START Records for the exercise
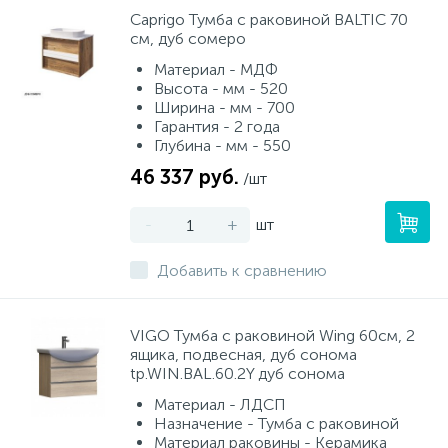
Caprigo Тумба с раковиной BALTIC 70
см, дуб сомеро
Материал - МДФ
Высота - мм - 520
Ширина - мм - 700
Гарантия - 2 года
Глубина - мм - 550
46 337 руб.
/шт
-
+
шт
Добавить к сравнению
VIGO Тумба с раковиной Wing 60см, 2
ящика, подвесная, дуб сонома
tp.WIN.BAL.60.2Y дуб сонома
Материал - ЛДСП
Назначение - Тумба с раковиной
Материал раковины - Керамика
END Records for the exercise
*What is required:* Transcribe the text of every row line for line, keeping the wording, numbers, and punctuation unchanged. Leave the pictures out of the output.

*Written solution:*
Caprigo Тумба с раковиной BALTIC 70
см, дуб сомеро
Материал - МДФ
Высота - мм - 520
Ширина - мм - 700
Гарантия - 2 года
Глубина - мм - 550
46 337 руб.
/шт
-
+
шт
Добавить к сравнению
VIGO Тумба с раковиной Wing 60см, 2
ящика, подвесная, дуб сонома
tp.WIN.BAL.60.2Y дуб сонома
Материал - ЛДСП
Назначение - Тумба с раковиной
Материал раковины - Керамика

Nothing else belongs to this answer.